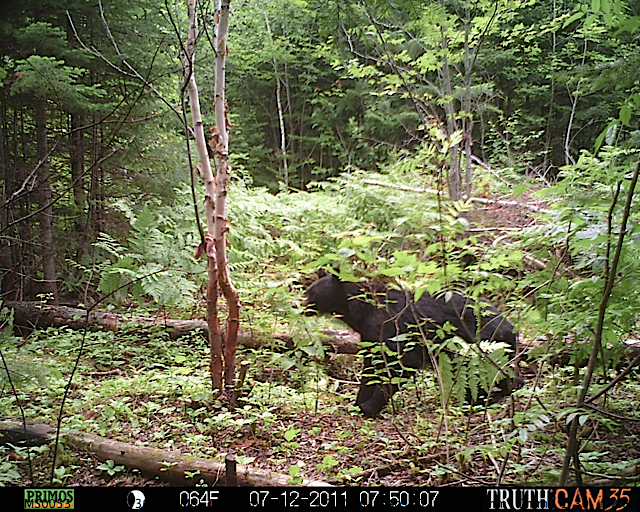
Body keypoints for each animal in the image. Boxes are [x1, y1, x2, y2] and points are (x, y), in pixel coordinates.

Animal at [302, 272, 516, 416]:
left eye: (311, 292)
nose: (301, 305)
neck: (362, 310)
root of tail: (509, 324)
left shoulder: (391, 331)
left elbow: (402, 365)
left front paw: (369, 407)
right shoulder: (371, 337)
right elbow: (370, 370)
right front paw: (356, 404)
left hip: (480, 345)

———

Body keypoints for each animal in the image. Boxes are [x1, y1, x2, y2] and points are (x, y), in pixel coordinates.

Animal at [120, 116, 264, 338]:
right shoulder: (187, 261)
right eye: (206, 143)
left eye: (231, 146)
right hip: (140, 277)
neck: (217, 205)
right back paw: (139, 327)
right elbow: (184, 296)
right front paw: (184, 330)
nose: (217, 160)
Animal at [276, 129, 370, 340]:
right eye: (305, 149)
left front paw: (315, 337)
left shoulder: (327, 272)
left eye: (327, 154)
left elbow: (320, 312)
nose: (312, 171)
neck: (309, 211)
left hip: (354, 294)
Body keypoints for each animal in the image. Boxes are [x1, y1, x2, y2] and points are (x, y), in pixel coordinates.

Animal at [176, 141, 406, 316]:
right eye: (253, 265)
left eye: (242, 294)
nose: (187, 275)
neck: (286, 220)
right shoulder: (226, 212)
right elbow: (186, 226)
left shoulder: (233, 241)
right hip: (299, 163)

———

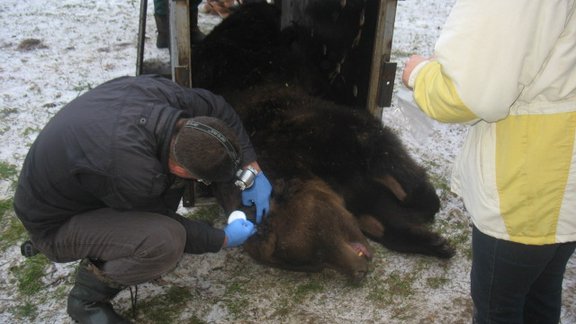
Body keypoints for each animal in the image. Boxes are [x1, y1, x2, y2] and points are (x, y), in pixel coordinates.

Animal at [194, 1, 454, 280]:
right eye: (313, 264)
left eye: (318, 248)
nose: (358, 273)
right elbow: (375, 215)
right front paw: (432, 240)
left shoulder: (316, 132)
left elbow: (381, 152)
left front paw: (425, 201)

———

Assignment ->
Print again the lines of the entries above that fall between the line holding "left elbow: (320, 312)" and the line holding "right hip: (299, 163)", inclusive, exactly as they stand.

Written response ->
left elbow: (320, 312)
nose: (312, 171)
neck: (309, 211)
left hip: (354, 294)
Body keypoints for each animal in the image. Boxes are [x1, y1, x2, y2] and points are (x, y), in pixel coordinates.

Animal at [176, 141, 406, 316]:
right eye: (253, 265)
left eye: (242, 294)
nose: (187, 275)
neck: (286, 220)
right shoulder: (226, 212)
right elbow: (186, 226)
left shoulder: (233, 241)
right hip: (299, 163)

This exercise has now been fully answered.